Josh Mitteldorf Sheds Light on the Mindboggling Complexity of Many-Body Interactions
April 8, 2023
This article was written by Josh Mitteldorf and originally published on April 1, 2023. It is reprinted here with his permission. Mitteldorf earned his BS in physics at Harvard University and his Ph.D. in theoretical astrophysics at the University of Pennsylvania.
When Isaac Newton discovered the equations that govern motion of the planets through the heavens, he was able to solve them with pencil and paper much faster than the planets themselves were moving. Thus he was able to make useful predictions. Solving the equation — even when it involves oodles of numerical computations by hand and pad after pad of yellow paper, it’s still a whole lot easier and faster than actually doing the experiment and making the measurement.
From the Twentieth Century, we have better theories than Newton had. The two most fundamental theories of physics are Quantum Mechanics and General Relativity. We are tantalized to think they must be better than Newton. because for some simple cases, we can solve the equations and we get better agreement with experiment than we get using Newton’s equations. We think they are fantastically accurate. Maybe they are the Ultimate Reality.
But here’s the cosmic joke. Both Schrodinger’s Equation of Quantum Mechanics and Einstein’s Field Equation can only be solved for the very simplest cases.
We can solve Schrodinger’s Equation for two particles by hand, for three particles with a supercomputer. But anything more than three particles is so fantastically complicated that the equation can only be solved approximately — all that wonderful accuracy gone to waste. We have an exact solution for the hydrogen molecule (2 electrons), but for anything as complicated as a single molecule of water (10 electrons) we have only approximations and quantum heuristics.
We can solve Einstein’s Equations for situations that are perfectly symmetric. A sphere is easy. A spinning sphere is really, really difficult.
But any realistic situation in astronomy becomes so complicated that we don’t even have an algorithm that would let a computer go to work on the problem. Big Bang cosmology is based on the Cosmological Principle, which says that the universe is the same everywhere. We make that assumption not because the evidence for it is solid, but because we can’t solve Einsten’s Equations for realistic distributions of matter.

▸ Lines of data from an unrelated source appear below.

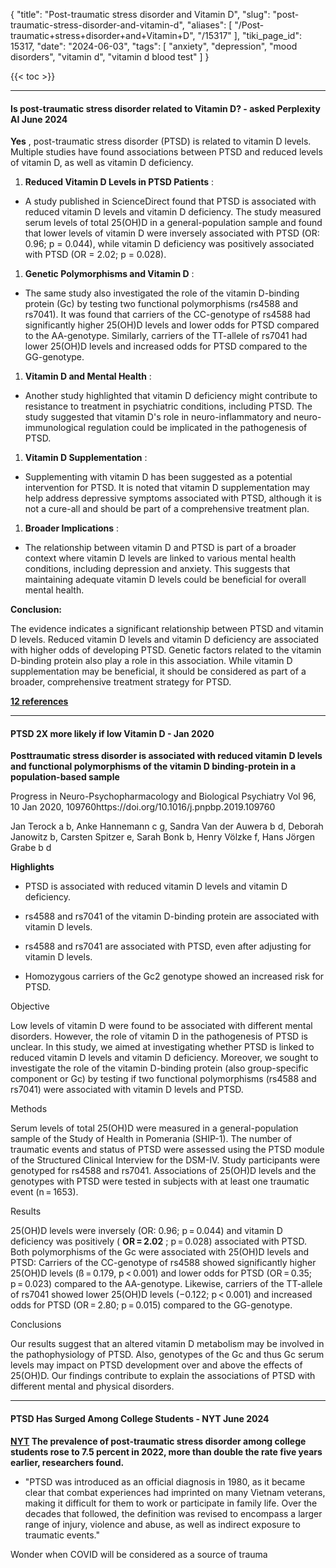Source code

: {
    "title": "Post-traumatic stress disorder and Vitamin D",
    "slug": "post-traumatic-stress-disorder-and-vitamin-d",
    "aliases": [
        "/Post-traumatic+stress+disorder+and+Vitamin+D",
        "/15317"
    ],
    "tiki_page_id": 15317,
    "date": "2024-06-03",
    "tags": [
        "anxiety",
        "depression",
        "mood disorders",
        "vitamin d",
        "vitamin d blood test"
    ]
}


{{< toc >}}

---

#### Is post-traumatic stress disorder related to Vitamin D? - asked Perplexity AI June 2024

 **Yes** , post-traumatic stress disorder (PTSD) is related to vitamin D levels. Multiple studies have found associations between PTSD and reduced levels of vitamin D, as well as vitamin D deficiency.

1.  **Reduced Vitamin D Levels in PTSD Patients** :

   * A study published in ScienceDirect found that PTSD is associated with reduced vitamin D levels and vitamin D deficiency. The study measured serum levels of total 25(OH)D in a general-population sample and found that lower levels of vitamin D were inversely associated with PTSD (OR: 0.96; p = 0.044), while vitamin D deficiency was positively associated with PTSD (OR = 2.02; p = 0.028).

1.  **Genetic Polymorphisms and Vitamin D** :

   * The same study also investigated the role of the vitamin D-binding protein (Gc) by testing two functional polymorphisms (rs4588 and rs7041). It was found that carriers of the CC-genotype of rs4588 had significantly higher 25(OH)D levels and lower odds for PTSD compared to the AA-genotype. Similarly, carriers of the TT-allele of rs7041 had lower 25(OH)D levels and increased odds for PTSD compared to the GG-genotype.

1.  **Vitamin D and Mental Health** :

   * Another study highlighted that vitamin D deficiency might contribute to resistance to treatment in psychiatric conditions, including PTSD. The study suggested that vitamin D's role in neuro-inflammatory and neuro-immunological regulation could be implicated in the pathogenesis of PTSD.

1.  **Vitamin D Supplementation** :

   * Supplementing with vitamin D has been suggested as a potential intervention for PTSD. It is noted that vitamin D supplementation may help address depressive symptoms associated with PTSD, although it is not a cure-all and should be part of a comprehensive treatment plan.

1.  **Broader Implications** :

   * The relationship between vitamin D and PTSD is part of a broader context where vitamin D levels are linked to various mental health conditions, including depression and anxiety. This suggests that maintaining adequate vitamin D levels could be beneficial for overall mental health.

 **Conclusion:** 

The evidence indicates a significant relationship between PTSD and vitamin D levels. Reduced vitamin D levels and vitamin D deficiency are associated with higher odds of developing PTSD. Genetic factors related to the vitamin D-binding protein also play a role in this association. While vitamin D supplementation may be beneficial, it should be considered as part of a broader, comprehensive treatment strategy for PTSD.

 **[12 references](https://www.perplexity.ai/search/Is-posttraumatic-stress-IfN.hpWaS8Cb2PyiLiUJ0A)** 

---

#### PTSD 2X more likely if low Vitamin D - Jan 2020

 **Posttraumatic stress disorder is associated with reduced vitamin D levels and functional polymorphisms of the vitamin D binding-protein in a population-based sample** 

Progress in Neuro-Psychopharmacology and Biological Psychiatry Vol 96, 10 Jan 2020, 109760https://doi.org/10.1016/j.pnpbp.2019.109760

Jan Terock a b, Anke Hannemann c g, Sandra Van der Auwera b d, Deborah Janowitz b, Carsten Spitzer e, Sarah Bonk b, Henry Völzke f, Hans Jörgen Grabe b d

 **Highlights** 

* PTSD is associated with reduced vitamin D levels and vitamin D deficiency.

* rs4588 and rs7041 of the vitamin D-binding protein are associated with vitamin D levels.

* rs4588 and rs7041 are associated with PTSD, even after adjusting for vitamin D levels.

* Homozygous carriers of the Gc2 genotype showed an increased risk for PTSD.

Objective

Low levels of vitamin D were found to be associated with different mental disorders. However, the role of vitamin D in the pathogenesis of PTSD is unclear. In this study, we aimed at investigating whether PTSD is linked to reduced vitamin D levels and vitamin D deficiency. Moreover, we sought to investigate the role of the vitamin D-binding protein (also group-specific component or Gc) by testing if two functional polymorphisms (rs4588 and rs7041) were associated with vitamin D levels and PTSD.

Methods

Serum levels of total 25(OH)D were measured in a general-population sample of the Study of Health in Pomerania (SHIP-1). The number of traumatic events and status of PTSD were assessed using the PTSD module of the Structured Clinical Interview for the DSM-IV. Study participants were genotyped for rs4588 and rs7041. Associations of 25(OH)D levels and the genotypes with PTSD were tested in subjects with at least one traumatic event (n = 1653).

Results

25(OH)D levels were inversely (OR: 0.96; p = 0.044) and vitamin D deficiency was positively ( **OR = 2.02** ; p = 0.028) associated with PTSD. Both polymorphisms of the Gc were associated with 25(OH)D levels and PTSD: Carriers of the CC-genotype of rs4588 showed significantly higher 25(OH)D levels (ß = 0.179, p < 0.001) and lower odds for PTSD (OR = 0.35; p = 0.023) compared to the AA-genotype. Likewise, carriers of the TT-allele of rs7041 showed lower 25(OH)D levels (−0.122; p < 0.001) and increased odds for PTSD (OR = 2.80; p = 0.015) compared to the GG-genotype.

Conclusions

Our results suggest that an altered vitamin D metabolism may be involved in the pathophysiology of PTSD. Also, genotypes of the Gc and thus Gc serum levels may impact on PTSD development over and above the effects of 25(OH)D. Our findings contribute to explain the associations of PTSD with different mental and physical disorders.

---

#### PTSD Has Surged Among College Students - NYT June 2024

 **[NYT](https://www.nytimes.com/2024/05/30/health/ptsd-diagnoses-rising-college-students.html) The prevalence of post-traumatic stress disorder among college students rose to 7.5 percent in 2022, more than double the rate five years earlier, researchers found.** 

* "PTSD was introduced as an official diagnosis in 1980, as it became clear that combat experiences had imprinted on many Vietnam veterans, making it difficult for them to work or participate in family life. Over the decades that followed, the definition was revised to encompass a larger range of injury, violence and abuse, as well as indirect exposure to traumatic events."

Wonder when COVID will be considered as a source of trauma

Since Newton, we physicists have taken it for granted that mathematical theory provides a quick and elegant way to understand something — much easier than doing each particular experiment and measuring the outcome.
The best theories that we have aren’t like that. A computer the size of the universe couldn’t solve the equations faster than the universe is generating the answers.
To Einstein and Schrodinger, God said, “You want a theory of everything? You want to understand how the Universe unfolds — OK, here’s the trick that I use. Here’s the soul of my magic. Here in these equations is the way I generate the future from the present. Have at it!”
Technical note: To solve an equation can mean two different things.
- An analytic solution is an equation that you can derive using symbols. For example, the solution for an object moving in a uniform gravitational field without friction is a parabola, and you can get the equation for the parabola from the equations of motion.
- A numerical solution is often possible when no analytic solution exists. For example, computers can accurately trace the course of a space probe by advancing in tiny increments, one millisecond at a time. By making the time increment progressively shorter, it’s possible to get more and more accuracy by using more and more computing power.
The equations of QM and of GR both have analytic solutions in the simplest cases. For slightly more complicated cases, they both have numerical solutions suitable for today’s computers. For situations that are yet a little more complicated, the numerical algorithms become intractable. This is to say that to solve (for example) the Schrodinger equation for the ground state of a water molecule would require a computer larger than the entire universe.
When we have a general-purpose quantum computer, this statement will become obsolete.